From the records that follow, give the number of lines that include the word "TRIANGLE", with no further words.

↓

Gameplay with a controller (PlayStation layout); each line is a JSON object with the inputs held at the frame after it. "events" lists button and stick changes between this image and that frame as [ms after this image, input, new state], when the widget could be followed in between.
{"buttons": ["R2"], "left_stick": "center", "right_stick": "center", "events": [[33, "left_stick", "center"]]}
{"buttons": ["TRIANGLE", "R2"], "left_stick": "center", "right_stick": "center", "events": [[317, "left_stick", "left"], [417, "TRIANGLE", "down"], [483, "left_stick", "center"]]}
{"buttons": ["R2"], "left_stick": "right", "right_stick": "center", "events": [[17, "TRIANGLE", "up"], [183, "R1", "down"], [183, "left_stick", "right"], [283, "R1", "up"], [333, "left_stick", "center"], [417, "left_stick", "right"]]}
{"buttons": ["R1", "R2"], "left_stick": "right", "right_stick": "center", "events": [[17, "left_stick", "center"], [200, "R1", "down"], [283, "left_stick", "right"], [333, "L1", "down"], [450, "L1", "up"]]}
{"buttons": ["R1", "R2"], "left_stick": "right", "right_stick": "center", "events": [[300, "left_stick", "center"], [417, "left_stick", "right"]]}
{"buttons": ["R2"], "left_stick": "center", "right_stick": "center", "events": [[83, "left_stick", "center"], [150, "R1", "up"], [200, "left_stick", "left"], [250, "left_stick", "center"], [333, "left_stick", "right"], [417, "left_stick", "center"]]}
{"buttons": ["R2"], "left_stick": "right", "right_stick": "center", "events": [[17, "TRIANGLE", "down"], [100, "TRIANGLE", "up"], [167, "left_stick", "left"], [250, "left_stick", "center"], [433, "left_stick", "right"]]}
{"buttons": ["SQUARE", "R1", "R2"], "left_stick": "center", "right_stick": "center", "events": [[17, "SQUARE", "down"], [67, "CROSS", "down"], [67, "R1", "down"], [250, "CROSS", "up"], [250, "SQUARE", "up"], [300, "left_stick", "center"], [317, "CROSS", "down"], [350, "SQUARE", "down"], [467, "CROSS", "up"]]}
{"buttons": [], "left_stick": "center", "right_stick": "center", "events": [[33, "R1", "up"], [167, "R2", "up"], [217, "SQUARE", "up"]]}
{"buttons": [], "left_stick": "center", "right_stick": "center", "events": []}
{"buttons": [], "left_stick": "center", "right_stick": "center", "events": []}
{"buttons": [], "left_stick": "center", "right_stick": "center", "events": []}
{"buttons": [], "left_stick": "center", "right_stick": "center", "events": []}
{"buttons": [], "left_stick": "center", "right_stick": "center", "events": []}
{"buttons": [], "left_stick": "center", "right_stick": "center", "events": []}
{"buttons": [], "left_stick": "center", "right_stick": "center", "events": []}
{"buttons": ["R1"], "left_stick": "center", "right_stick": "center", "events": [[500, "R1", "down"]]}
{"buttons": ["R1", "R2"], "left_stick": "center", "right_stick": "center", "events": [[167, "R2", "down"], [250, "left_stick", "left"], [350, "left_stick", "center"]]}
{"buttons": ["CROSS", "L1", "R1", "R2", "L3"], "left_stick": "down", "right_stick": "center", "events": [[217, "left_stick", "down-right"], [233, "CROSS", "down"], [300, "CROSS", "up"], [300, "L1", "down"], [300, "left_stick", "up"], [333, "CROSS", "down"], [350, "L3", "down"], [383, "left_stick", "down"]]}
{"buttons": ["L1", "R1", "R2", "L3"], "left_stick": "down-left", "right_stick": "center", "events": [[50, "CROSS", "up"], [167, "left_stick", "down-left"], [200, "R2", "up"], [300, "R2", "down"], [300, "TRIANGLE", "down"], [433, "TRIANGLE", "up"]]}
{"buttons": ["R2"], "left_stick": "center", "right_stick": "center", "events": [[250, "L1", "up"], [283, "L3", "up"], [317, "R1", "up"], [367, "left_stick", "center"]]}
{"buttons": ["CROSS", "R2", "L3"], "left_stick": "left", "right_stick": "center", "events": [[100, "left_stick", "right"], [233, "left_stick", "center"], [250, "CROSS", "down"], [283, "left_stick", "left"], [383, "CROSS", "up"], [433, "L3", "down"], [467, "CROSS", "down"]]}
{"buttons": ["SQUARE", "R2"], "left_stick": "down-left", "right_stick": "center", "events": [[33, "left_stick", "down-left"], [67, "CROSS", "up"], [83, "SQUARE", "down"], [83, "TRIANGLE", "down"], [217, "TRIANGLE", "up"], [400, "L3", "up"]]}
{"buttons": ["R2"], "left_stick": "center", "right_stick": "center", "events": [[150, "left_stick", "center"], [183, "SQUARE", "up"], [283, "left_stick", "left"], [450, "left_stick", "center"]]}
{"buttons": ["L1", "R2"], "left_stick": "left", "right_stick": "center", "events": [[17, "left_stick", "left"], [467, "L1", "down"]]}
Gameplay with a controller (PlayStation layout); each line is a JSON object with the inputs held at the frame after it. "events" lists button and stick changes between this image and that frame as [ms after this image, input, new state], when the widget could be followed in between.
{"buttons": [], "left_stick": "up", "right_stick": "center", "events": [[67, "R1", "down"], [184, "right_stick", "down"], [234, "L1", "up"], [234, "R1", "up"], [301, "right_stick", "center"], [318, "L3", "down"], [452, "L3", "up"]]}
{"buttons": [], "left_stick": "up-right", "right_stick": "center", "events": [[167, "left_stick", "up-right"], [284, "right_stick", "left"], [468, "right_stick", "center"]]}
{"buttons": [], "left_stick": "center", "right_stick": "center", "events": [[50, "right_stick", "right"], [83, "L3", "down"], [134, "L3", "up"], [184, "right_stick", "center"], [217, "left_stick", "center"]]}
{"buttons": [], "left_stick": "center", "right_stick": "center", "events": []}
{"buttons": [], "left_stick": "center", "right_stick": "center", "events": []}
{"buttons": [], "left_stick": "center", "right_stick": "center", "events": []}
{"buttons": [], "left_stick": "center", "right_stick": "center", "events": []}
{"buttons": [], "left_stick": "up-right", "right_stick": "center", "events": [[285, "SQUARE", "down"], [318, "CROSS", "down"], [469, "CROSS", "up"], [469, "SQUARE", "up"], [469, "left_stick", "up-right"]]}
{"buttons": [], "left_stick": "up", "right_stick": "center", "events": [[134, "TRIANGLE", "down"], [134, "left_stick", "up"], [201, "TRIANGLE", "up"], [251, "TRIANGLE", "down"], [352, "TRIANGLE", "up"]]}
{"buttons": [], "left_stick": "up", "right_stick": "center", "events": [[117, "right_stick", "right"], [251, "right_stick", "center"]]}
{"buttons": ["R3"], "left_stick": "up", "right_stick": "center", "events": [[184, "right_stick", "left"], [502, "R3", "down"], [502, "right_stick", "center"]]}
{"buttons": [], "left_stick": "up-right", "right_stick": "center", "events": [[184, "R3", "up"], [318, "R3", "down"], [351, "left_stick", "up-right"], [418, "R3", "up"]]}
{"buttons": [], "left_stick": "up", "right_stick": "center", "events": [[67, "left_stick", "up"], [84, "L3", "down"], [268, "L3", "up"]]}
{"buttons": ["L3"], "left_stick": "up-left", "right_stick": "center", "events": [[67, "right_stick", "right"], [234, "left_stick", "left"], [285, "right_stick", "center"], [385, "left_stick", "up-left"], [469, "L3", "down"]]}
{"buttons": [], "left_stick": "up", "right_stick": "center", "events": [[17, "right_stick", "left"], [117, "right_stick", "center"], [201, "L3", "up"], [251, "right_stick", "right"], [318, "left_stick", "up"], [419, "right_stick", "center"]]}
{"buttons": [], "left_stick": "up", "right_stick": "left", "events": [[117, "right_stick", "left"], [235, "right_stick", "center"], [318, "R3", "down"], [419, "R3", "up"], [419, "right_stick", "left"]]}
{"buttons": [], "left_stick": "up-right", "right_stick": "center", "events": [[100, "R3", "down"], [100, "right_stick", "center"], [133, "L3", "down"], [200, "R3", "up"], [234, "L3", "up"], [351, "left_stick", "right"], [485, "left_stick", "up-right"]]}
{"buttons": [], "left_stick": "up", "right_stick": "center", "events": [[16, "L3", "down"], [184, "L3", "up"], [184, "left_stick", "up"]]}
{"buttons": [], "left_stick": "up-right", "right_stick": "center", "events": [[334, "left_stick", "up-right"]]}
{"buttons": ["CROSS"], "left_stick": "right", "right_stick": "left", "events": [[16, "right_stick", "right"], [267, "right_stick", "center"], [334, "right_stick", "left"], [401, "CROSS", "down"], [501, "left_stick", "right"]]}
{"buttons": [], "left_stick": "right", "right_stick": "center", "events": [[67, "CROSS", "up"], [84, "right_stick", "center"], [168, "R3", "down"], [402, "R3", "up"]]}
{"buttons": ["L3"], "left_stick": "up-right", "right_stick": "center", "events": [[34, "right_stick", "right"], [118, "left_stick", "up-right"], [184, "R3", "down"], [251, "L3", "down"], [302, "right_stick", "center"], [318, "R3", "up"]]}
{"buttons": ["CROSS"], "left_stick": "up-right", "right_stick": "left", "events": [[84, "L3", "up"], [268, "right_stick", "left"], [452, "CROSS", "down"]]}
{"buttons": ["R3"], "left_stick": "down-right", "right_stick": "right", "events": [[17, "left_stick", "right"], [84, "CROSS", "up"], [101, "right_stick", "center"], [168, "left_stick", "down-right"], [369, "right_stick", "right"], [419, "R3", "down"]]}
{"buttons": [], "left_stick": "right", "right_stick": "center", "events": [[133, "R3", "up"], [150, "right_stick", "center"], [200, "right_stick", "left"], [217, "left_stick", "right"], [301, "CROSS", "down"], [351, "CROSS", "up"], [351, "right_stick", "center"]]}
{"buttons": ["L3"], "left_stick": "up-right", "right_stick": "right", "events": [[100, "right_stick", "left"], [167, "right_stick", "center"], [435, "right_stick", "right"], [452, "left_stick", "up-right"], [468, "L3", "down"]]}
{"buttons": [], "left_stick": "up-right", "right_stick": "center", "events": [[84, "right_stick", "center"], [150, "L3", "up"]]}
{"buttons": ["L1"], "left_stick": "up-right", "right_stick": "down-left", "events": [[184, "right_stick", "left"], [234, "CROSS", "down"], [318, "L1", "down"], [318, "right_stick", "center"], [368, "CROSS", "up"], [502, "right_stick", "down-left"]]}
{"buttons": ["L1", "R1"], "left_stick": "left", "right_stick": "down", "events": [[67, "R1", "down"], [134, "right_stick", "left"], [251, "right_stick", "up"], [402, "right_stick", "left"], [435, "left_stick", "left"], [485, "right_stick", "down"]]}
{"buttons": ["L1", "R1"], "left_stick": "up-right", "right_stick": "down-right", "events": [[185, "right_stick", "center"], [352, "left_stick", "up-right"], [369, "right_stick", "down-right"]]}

↑

[Solved exercise]: 6